Trump used Space Oddity as a walk-in song for Elon Musk despite the fact that Bowie revisited Space Oddity’s space hero Major Tom in Ashes To Ashes, where Tom is now a junkie trapped in space, singing: “My mother said, to get things done/ You'd better not mess with Major Tom.”
Both Elon Musk and Donald Trump have become cult figures in our brave new world, and have both been referenced in a number of songs.
Johnny Ryall by Beastie Boys (“Donald Trump and Donald Tramp living in the men’s shelter”) and Sick Of You by Lou Reed (“And I’m sick of it, I’m sick of You, they ordained the Trumps, and then he got the mumps”) in the ’80s, and by the godfather of punk, Iggy Pop, who sang about how “Grandfather’s dead/ Got Trump instead/ Oh what a crime/ I’m losin’ my mind” in his 2020 song, Dirty Little Virus.
And Musk in songs by artists such as Tyler the Creator and Magzim, who sings about getting paid like Elon Musk, in a song named after the billionaire. Musk has even released an electronic dance track to rather mixed reviews.
Not exactly the type of rock music that — at best — could define and speak of and to youth, rebellion as well as a sense of togetherness. But (mainstream) rock is on a downward trajectory at present and many young Americans (especially young men) voted for Trump, as former Sex Pistols singer, John Lydon (aka punk legend Johnny Rotten, who wrote “Anarchy in the UK”), says he has also done.
Lydon wrote in his biography that present-day bands have “No bollocks. No guts. They’re all young, bored, and fed up with their lives. But they don’t sing about it. They don’t do anything to change it.”

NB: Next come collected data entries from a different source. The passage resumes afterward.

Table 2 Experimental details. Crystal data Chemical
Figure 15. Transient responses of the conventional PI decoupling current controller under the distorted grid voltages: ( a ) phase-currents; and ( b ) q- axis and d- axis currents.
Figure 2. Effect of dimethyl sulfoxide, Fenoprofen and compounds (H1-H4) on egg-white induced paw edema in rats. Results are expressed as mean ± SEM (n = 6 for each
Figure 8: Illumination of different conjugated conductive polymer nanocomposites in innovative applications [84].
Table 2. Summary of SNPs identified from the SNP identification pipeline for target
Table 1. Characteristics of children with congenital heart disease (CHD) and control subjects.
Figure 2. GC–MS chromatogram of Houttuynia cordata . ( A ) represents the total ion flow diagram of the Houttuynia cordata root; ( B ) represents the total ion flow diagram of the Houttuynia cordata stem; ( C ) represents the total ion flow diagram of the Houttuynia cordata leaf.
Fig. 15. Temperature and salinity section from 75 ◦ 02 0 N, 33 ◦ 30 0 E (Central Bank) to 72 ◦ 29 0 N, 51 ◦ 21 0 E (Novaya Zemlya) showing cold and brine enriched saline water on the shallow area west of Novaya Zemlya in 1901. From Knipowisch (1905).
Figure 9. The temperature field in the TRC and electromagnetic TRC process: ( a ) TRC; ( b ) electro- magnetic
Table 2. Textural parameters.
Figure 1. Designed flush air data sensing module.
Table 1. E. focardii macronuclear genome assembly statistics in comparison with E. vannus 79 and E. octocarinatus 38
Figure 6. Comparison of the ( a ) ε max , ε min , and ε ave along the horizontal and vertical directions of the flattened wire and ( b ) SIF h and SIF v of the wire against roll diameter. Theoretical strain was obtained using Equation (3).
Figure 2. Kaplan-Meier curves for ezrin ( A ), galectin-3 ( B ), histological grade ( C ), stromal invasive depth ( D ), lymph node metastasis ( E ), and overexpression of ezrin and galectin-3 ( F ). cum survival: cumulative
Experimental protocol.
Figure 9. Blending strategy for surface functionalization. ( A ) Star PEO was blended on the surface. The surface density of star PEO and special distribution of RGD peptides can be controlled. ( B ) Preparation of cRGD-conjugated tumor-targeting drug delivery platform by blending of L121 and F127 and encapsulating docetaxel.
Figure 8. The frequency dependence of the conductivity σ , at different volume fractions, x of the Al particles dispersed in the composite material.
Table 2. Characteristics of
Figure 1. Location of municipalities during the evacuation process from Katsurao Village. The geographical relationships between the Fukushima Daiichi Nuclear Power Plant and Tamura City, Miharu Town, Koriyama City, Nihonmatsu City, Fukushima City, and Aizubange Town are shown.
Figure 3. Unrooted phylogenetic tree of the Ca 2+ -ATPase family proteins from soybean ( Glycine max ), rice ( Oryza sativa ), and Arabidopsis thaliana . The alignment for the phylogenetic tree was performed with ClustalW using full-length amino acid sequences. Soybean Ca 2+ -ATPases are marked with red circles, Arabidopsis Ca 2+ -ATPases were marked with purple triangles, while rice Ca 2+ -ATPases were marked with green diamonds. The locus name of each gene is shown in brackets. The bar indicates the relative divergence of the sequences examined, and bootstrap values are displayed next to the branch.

Perhaps we need a new Bowie, Lou Reed, Iggy Pop, Johnny Rotten or Joe Strummer to remind us and help us digest what a time of upheaval and crisis sounds like musically.
Strummer, who died 22 years ago, condemned aspects of US politics and society such as the Vietnam War, dictator patronage and political corruption, singing about how he was “So bored with the USA/ But what can I do?” during the British punk years of the 1970s.
In 2004, German band Rammstein satirised global Americanisation by singing about a “wunderbar” “Amerika” — a global policeman leading by way of music “aus dem Weissen Haus” (from the White House) that we are all bound to dance to.
It is time we stopped singing and dancing along.